Na seleção apresentada este ano destacam-se as duplas de artistas, os coletivos e as criações para/ com grupos, mas predomina sobretudo uma vontade de interpelação aos espectadores que todos somos e aos lugares onde/ donde vemos os espetáculos. Separados pela condição temporária, e intermutável, de ver ou de fazer, encontramo-nos na esperança de partilhar o mundo imaginado, entre entendimentos e diferendos, para nos transformarmos, em ambos os sentidos e em novas direções.
A todos os que dão corpo e sentido a este festival, sejam bem-vindos!
Elisabete Paiva, Artistic Director
People and things only exist because they are separate.
To love them and know them, it is necessary to travel the distance between them.
These words have been inscribed in my memory for almost 20 years, and they continue to echo with meaning.

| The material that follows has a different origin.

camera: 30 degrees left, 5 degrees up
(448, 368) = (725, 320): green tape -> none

Separation, understood not as a limitation but as a possibility for continuous relational movements between people and things that desire each other although they are different, is an idea that opens up vast possibilities.
The certainty of separation – the principle of individualisation of each thing – is not so clear in the era of globalisation. Intense and generalised transactions in all fields, from commerce to knowledge, characterise this time of great uncertainty that we attempt to inhabit. A time of intense and rapid transformations, in which some distances are conquered so quickly that it creates the illusion that some things are all the same. But they aren’t.

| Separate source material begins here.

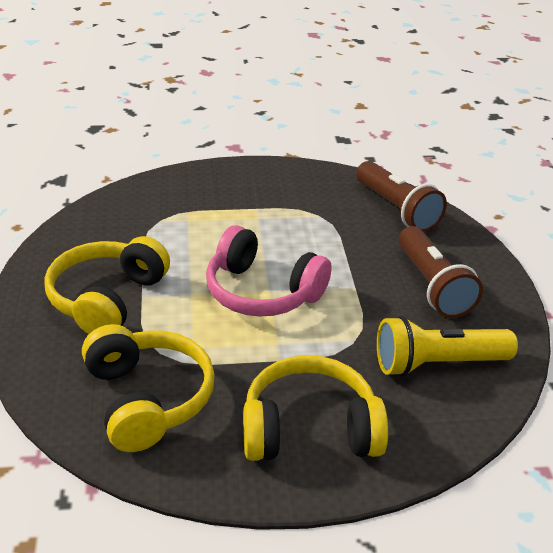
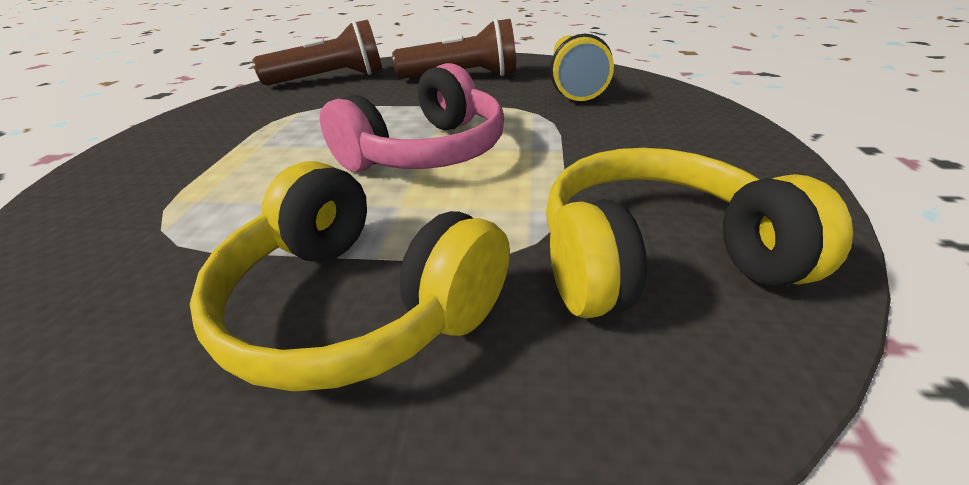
camera: 75 degrees left, 0 degrees up
(310, 429) = (680, 142): yellow headphones -> none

In 2017, inspired by the binomial Transactions/Transformations, we ask ourselves what ideas, means, and goods – what concept of the world and of development – have actually been globalised. Is knowledge conjugated and disseminated in all of its diversity? What role do cultural policies play in this field, and what degree of independence do they have vis-à-vis the market and the consensus around a certain idea of access? How have the modes of collaboration between artists and programmers changed, and what effects have these transformations had on the cultural life of different communities? What do artists, with their singular perspectives, have to say about this world in accelerated movement? What say the audiences, with their fond hope of seeing in the dark?

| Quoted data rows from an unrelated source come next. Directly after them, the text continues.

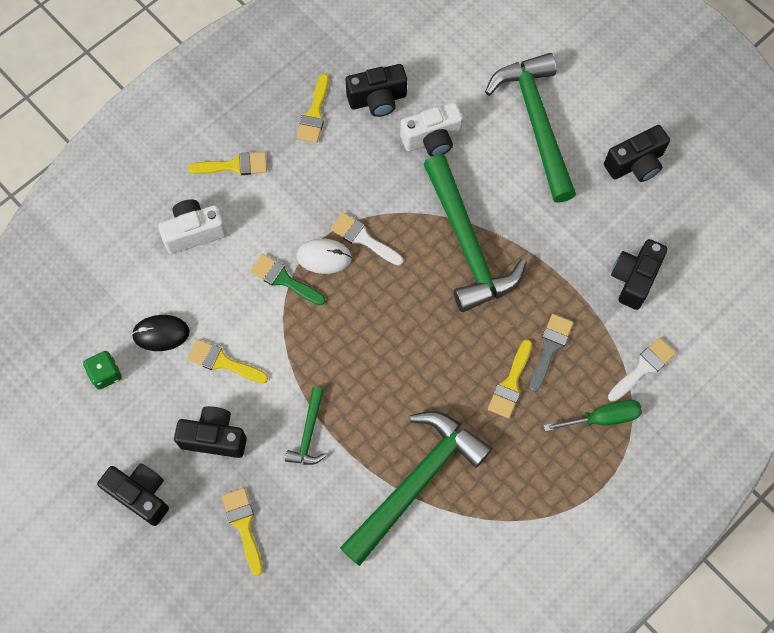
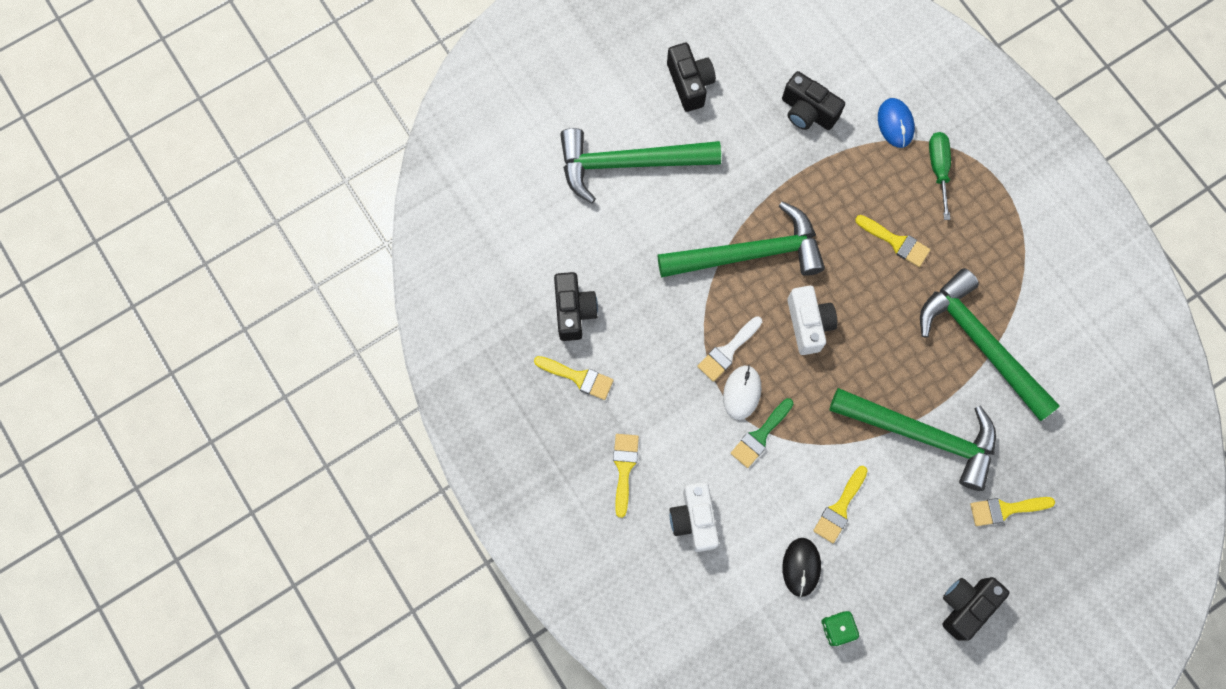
camera: 80 degrees left, 5 degrees up
(214, 437) = (916, 526): black camera -> none
(309, 433) = (922, 435): green hammer -> green hammer, size x2.16
(432, 139) = (629, 265): white camera -> white camera (808, 324)
(550, 348) = (866, 200): grey brush -> none
(643, 368) = (895, 124): white brush -> blue mouse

Since 2009, Festival Materiais Diversos has affirmed itself as a meeting place that brings together unconnected points and proposes new patterns of relationing to the arts in Minde, Alcanena, Cartaxo, and until 2016, Torres Novas. In 2017, we are more conscious of the independence of spirit that should characterise the work of programming, and also of the necessary reciprocity in the partnerships we build, without which there is no reason or support to travel certain distances.
As a festival centred in a periphery, our intention is not to colonise communities with what comes from a centre, but to contribute to the creation of new centres, where new ways of doing and thinking can emerge. Programming/creating/seeing in the theatre is not the same as programming/creating/seeing in the factory; nor is programming/creating/seeing in Minde the same as programming/creating/seeing in Lisbon, or in Brussels, or in Cairo, or in Santiago de Chile.
In this year’s selection, the work of artistic duos, collectives, and pieces for/with groups stands out, but what really predominates is a desire to address the audience member in each of us and question the places (from) where we see the performances. Separated by the temporary and interchangeable condition of seeing or doing, we meet in the hope of sharing an imagined world, between ententes and differences, to transform, in both ways and in new directions.
To all who embody and give meaning to this festival, welcome!